--- START ---
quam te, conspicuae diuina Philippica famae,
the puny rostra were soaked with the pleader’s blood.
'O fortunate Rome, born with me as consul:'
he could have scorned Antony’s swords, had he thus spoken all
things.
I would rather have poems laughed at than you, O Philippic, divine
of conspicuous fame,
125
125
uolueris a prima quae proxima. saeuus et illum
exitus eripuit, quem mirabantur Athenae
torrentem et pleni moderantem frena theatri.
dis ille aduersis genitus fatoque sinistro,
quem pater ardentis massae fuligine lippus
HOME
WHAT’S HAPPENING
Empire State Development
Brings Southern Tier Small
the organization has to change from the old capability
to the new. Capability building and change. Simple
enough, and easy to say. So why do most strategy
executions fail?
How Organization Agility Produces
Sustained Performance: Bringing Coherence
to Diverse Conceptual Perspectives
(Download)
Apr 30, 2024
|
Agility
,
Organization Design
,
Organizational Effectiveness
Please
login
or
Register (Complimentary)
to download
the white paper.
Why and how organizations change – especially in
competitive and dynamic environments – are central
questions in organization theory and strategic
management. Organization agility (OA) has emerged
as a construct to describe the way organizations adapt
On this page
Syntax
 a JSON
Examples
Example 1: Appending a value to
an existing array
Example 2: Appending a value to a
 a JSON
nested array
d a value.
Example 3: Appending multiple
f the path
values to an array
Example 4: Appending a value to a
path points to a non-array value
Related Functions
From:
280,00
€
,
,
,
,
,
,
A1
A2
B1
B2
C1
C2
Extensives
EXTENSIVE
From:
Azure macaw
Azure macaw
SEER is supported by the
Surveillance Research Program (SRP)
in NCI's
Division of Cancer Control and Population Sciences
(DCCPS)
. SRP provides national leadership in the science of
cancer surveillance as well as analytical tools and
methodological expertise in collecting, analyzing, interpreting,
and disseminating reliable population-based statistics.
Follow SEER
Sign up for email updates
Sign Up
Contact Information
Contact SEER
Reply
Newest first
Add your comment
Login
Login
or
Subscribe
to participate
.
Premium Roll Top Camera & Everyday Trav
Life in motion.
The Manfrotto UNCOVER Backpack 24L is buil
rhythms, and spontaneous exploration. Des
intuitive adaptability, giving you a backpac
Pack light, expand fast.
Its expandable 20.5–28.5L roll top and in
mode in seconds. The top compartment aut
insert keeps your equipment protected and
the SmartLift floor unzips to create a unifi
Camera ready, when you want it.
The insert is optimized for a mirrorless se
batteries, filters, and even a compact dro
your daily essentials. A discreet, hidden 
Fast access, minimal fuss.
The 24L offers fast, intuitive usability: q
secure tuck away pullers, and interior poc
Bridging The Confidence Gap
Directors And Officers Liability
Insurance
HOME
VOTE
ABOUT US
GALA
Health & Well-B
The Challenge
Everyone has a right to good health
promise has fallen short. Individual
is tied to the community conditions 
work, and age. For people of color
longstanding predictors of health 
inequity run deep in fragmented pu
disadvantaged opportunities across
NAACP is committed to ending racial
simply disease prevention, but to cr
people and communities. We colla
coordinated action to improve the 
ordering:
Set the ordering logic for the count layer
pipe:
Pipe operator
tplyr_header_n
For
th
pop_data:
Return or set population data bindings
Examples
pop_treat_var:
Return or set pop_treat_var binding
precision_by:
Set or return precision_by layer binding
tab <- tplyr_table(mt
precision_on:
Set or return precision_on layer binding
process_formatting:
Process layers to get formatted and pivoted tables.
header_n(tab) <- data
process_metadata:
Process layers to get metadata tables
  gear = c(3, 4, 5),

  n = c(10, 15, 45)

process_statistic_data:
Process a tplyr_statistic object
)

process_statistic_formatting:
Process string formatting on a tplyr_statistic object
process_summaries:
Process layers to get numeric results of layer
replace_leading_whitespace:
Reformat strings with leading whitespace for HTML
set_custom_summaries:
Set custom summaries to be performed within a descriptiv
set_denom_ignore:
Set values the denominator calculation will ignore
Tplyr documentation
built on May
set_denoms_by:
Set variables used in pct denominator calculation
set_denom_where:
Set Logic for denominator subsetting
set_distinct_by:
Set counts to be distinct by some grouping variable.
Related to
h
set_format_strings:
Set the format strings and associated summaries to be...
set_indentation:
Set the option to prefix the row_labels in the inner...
--- END ---
> [Task instructions]:
Print the data unchanged, starting at the line that contains "n = c(10, 15, 45)" and continuing through the final line of the data.

> [Written response]:
  n = c(10, 15, 45)

process_statistic_data:
Process a tplyr_statistic object
)

process_statistic_formatting:
Process string formatting on a tplyr_statistic object
process_summaries:
Process layers to get numeric results of layer
replace_leading_whitespace:
Reformat strings with leading whitespace for HTML
set_custom_summaries:
Set custom summaries to be performed within a descriptiv
set_denom_ignore:
Set values the denominator calculation will ignore
Tplyr documentation
built on May
set_denoms_by:
Set variables used in pct denominator calculation
set_denom_where:
Set Logic for denominator subsetting
set_distinct_by:
Set counts to be distinct by some grouping variable.
Related to
h
set_format_strings:
Set the format strings and associated summaries to be...
set_indentation:
Set the option to prefix the row_labels in the inner...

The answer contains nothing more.